One thing that defined the golden era of blogging that I’d like to see a return to, and I hope Defector can help this along, is websites establishing a real sense of place. What I mean by that is that I miss reading websites that had institutionally defined voices, points of view, internal references, recurring bits, commenting communities, etc. Good websites, the fun ones that you want to keep coming back to, are not the ones that just spit out as much coverage as possible so as to attract a ton of readers, but the ones that you can visit a few times and easily come to an understanding about what the site’s Whole Deal is. People should be given a better reason than, “Well, we all need some shit to read while we pass the time at work” for visiting a website. I think blogs used to give people that in a way that a lot of publications are, by design, unable to now.
8. After Deadspin writers resigned from Deadspin en masse there was some amount of social media anger when someone tried to take a job at Deadspin or even write for it. New Deadspin writers were called scabs. That forced some to retract their positions and others stayed nonetheless. What did you think about that response? How should we view the divide between corporate-owned media outlets and the people who work there who aren’t in a position of influence?

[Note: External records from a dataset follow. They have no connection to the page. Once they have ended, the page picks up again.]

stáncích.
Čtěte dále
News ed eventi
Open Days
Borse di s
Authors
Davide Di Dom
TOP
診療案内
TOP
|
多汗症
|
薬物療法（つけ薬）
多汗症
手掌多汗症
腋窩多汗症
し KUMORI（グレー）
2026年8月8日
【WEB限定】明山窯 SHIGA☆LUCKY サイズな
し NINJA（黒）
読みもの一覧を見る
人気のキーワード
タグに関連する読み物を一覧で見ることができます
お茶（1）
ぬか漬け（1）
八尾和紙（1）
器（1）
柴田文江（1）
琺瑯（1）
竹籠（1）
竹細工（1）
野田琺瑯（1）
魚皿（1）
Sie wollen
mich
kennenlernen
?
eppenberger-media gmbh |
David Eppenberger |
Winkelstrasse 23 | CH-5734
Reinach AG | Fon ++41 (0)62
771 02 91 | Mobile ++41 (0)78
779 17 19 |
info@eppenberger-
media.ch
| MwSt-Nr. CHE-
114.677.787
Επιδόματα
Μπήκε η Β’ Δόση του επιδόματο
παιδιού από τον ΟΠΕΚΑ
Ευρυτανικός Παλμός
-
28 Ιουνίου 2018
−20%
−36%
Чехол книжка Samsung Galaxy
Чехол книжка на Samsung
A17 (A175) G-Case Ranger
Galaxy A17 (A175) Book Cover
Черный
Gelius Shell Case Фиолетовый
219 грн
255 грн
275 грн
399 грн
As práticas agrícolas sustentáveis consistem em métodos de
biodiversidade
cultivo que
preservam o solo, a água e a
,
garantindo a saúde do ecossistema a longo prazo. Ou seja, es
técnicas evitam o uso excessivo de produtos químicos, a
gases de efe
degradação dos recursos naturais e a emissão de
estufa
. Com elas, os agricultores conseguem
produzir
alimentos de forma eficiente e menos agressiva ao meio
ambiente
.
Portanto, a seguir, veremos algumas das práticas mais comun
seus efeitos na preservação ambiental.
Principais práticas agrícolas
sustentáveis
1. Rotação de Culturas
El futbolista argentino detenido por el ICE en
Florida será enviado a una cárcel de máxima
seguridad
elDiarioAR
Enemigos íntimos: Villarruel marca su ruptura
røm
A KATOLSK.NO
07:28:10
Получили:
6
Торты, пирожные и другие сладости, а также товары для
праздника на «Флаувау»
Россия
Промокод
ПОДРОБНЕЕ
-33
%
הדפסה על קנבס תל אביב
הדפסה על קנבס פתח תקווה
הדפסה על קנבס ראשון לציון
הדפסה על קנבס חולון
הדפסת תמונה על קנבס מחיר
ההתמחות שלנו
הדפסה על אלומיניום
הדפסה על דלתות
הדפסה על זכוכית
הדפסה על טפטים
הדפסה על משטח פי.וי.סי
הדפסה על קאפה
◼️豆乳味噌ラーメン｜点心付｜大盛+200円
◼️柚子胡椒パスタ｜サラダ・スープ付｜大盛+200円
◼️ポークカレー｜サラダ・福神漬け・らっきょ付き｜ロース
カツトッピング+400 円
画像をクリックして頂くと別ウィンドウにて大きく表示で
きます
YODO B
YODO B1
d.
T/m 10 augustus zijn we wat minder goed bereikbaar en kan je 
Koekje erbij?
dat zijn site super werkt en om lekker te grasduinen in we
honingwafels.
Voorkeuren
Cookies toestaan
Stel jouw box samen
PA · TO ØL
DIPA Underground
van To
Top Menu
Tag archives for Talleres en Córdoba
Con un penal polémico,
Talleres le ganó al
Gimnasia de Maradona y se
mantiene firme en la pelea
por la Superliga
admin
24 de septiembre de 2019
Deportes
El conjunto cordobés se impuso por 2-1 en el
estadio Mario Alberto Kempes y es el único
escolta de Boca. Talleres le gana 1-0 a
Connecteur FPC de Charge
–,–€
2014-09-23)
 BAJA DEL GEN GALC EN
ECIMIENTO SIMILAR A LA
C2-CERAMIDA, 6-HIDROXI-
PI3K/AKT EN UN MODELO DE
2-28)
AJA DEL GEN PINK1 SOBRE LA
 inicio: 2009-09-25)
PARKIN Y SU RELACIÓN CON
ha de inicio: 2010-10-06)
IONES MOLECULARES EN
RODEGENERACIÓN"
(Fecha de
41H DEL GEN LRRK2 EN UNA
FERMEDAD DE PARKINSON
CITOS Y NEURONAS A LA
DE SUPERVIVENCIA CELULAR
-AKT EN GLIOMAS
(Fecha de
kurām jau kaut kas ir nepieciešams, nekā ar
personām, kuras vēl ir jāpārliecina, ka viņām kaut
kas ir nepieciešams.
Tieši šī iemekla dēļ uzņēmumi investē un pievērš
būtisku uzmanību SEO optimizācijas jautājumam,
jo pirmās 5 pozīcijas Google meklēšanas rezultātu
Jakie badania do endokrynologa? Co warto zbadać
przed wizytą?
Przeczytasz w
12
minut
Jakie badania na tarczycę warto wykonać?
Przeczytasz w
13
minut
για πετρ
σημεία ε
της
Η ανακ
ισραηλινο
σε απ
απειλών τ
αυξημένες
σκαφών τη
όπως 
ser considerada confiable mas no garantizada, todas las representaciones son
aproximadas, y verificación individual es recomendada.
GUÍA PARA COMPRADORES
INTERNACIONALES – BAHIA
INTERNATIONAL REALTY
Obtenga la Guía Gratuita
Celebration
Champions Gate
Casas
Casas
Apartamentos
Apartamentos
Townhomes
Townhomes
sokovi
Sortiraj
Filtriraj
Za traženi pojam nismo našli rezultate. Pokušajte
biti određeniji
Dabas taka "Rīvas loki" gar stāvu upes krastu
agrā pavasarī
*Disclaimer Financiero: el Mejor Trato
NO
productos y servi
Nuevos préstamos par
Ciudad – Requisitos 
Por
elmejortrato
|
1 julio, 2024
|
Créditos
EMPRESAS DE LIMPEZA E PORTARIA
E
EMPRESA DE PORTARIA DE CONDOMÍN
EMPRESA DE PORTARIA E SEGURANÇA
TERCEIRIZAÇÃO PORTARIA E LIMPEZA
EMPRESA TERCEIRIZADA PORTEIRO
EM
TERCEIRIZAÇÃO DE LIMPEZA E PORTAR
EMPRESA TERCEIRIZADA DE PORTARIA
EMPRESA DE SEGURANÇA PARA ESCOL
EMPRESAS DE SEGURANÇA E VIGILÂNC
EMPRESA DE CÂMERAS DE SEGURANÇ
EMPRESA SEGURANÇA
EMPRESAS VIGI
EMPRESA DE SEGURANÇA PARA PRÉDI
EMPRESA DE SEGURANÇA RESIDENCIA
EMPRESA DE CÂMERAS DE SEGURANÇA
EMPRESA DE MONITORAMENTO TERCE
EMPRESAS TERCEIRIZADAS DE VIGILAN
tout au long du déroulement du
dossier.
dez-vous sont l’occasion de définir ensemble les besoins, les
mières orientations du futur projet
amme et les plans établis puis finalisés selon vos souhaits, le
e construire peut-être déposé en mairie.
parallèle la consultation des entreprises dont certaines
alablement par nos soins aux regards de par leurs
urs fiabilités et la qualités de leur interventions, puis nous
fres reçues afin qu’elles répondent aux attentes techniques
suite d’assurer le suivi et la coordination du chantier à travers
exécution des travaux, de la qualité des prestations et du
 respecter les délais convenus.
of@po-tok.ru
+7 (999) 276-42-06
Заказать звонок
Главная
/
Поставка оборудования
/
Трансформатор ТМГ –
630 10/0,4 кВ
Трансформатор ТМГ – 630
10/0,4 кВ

I guess I want to quibble a little bit with the assumption that the current staff of Deadspin is without power. They are powerless to the same degree that we were powerless, in that they are just as subjected to the destructive decision-making of G/O Media management. We did have power, though. We had the power to decide, collectively, that the Deadspin we had created, the site that had been meticulously crafted and refined by us and our predecessors for over a decade, should cease to exist. We couldn’t literally shut the servers down, but we could take away everything that actually made the site what it was: the writers and editors and readers. We had the power to effectively if not literally kill the website we loved, and we exercised that power at great personal cost.The people who eventually replaced us exercised their own form of collective power. They decided that the website we had thrown our own careers away in order to destroy should be revived. I’m sure they had plenty of good reasons for doing this, even ones I myself might find convincing. But I also think it would have been exceptionally naive for them to assume or expect that the people who understood what our resignations were all about—and I don’t think our intentions were all that hard to intuit from the outside—might bristle at Deadspin being dug up and reanimated for the benefit of G/O Media’s revenue streams. So they got called scabs. Is a person who takes a job that’s mere existence is a direct repudiation of an act of labor solidarity, and then trades on the legacy and notoriety left behind by the authors of that act of solidarity, a scab? I don’t know, maybe? They are certainly people who wielded the power of their own decisions, though.
9. You and other Defector writers did a media round ahead of your launch. What was it like to do that and be the ones out there selling something and on the other side of the story?
It was fine!
10. How often do people ask you if you are related to Bob Ley? Can you tell us a story about sharing a surname with him?
Pretty often. We used to jokingly refer to Bob Ley as my Uncle Bob when we were at Deadspin, and I still have a sneaking suspicion that I was only ever hired as an intern because Tommy Craggs was hoping to get some family secrets out of me. Just to be clear, I am not related to Bob Ley, and we do not even pronounce our last names the same way. Mine is pronounced like “Lay.”